= Beginning of Section =
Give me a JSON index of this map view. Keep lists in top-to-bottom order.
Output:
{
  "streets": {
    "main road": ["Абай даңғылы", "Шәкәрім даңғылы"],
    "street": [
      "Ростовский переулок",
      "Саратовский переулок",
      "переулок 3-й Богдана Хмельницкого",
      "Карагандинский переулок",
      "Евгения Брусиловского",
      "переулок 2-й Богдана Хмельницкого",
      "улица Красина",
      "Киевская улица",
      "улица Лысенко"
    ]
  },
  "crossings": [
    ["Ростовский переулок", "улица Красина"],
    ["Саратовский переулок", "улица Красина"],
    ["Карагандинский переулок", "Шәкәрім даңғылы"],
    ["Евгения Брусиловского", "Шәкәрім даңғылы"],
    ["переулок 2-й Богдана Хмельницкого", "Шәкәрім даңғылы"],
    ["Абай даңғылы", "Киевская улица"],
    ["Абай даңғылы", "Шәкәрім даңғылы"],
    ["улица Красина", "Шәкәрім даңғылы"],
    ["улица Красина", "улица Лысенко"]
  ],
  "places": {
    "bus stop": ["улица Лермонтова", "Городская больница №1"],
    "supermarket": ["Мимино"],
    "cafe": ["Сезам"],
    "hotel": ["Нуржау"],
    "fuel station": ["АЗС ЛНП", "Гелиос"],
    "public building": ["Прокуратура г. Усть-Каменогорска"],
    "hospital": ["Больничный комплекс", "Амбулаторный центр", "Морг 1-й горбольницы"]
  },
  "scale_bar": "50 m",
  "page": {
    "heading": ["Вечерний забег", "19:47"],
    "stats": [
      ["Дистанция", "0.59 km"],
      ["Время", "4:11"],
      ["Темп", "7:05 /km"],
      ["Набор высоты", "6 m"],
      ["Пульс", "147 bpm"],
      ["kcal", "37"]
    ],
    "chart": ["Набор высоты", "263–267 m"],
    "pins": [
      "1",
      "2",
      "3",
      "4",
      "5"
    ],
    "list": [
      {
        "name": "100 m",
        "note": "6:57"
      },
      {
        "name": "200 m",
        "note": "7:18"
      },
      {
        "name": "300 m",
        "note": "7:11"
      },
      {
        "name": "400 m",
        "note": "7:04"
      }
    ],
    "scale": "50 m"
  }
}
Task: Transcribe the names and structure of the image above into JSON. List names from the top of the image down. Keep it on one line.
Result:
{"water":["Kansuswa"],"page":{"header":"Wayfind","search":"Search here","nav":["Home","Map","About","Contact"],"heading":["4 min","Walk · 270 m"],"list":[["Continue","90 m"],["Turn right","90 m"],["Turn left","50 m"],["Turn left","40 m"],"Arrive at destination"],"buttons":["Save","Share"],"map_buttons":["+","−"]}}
= End of Section =
WHAT YOU HAVE TO DO:
Return a copy of each line in the entries that contains "Лысенко".

RESPONSE BELOW:
      "улица Лысенко"
    ["улица Красина", "улица Лысенко"]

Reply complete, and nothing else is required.